- **Given data**
>>>

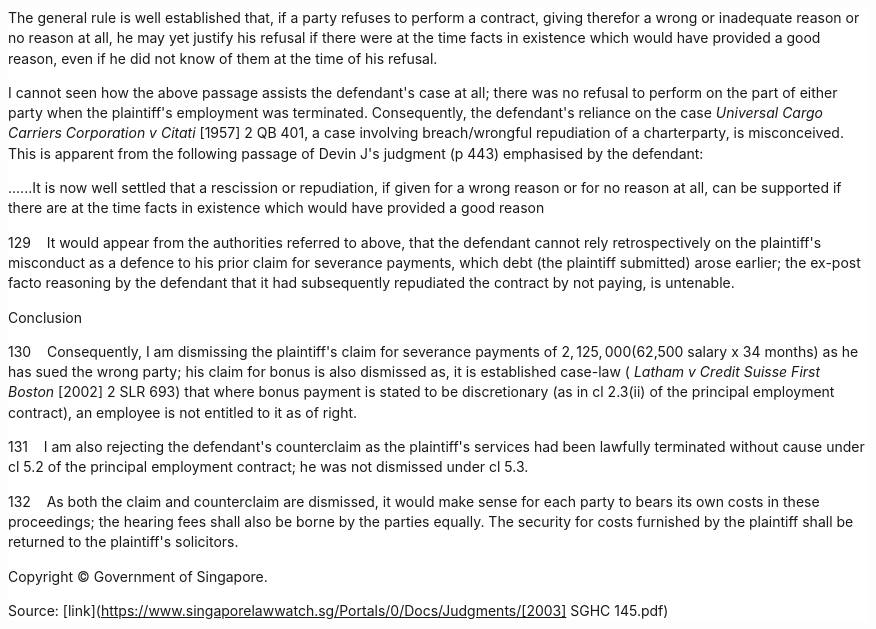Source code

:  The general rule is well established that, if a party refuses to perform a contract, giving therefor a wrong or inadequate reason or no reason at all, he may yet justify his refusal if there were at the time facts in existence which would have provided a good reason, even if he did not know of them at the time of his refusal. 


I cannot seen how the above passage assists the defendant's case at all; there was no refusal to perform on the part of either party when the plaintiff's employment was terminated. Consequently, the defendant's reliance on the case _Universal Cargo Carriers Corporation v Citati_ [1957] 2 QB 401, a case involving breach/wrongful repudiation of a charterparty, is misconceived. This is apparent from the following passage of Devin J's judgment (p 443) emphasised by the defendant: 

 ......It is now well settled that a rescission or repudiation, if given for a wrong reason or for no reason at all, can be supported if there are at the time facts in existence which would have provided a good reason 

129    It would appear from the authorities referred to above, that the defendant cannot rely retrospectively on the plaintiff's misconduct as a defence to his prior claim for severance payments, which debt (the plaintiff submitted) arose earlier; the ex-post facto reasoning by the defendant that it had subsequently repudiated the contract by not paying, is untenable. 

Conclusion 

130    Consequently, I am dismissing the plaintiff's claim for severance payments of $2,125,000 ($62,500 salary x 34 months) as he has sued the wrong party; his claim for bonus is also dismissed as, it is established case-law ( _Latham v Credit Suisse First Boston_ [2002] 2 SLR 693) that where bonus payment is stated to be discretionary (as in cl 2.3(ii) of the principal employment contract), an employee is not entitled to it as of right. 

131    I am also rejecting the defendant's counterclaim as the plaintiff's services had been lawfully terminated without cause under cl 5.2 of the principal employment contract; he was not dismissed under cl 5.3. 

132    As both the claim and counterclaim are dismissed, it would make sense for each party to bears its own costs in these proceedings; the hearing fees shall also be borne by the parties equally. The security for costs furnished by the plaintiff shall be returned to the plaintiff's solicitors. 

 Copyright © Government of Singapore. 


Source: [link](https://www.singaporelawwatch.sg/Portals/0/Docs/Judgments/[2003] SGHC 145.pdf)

<<<

- **Problem requirements**
Return every line above where "good" appears.

- **Exercise answer**
:  The general rule is well established that, if a party refuses to perform a contract, giving therefor a wrong or inadequate reason or no reason at all, he may yet justify his refusal if there were at the time facts in existence which would have provided a good reason, even if he did not know of them at the time of his refusal. 
 ......It is now well settled that a rescission or repudiation, if given for a wrong reason or for no reason at all, can be supported if there are at the time facts in existence which would have provided a good reason 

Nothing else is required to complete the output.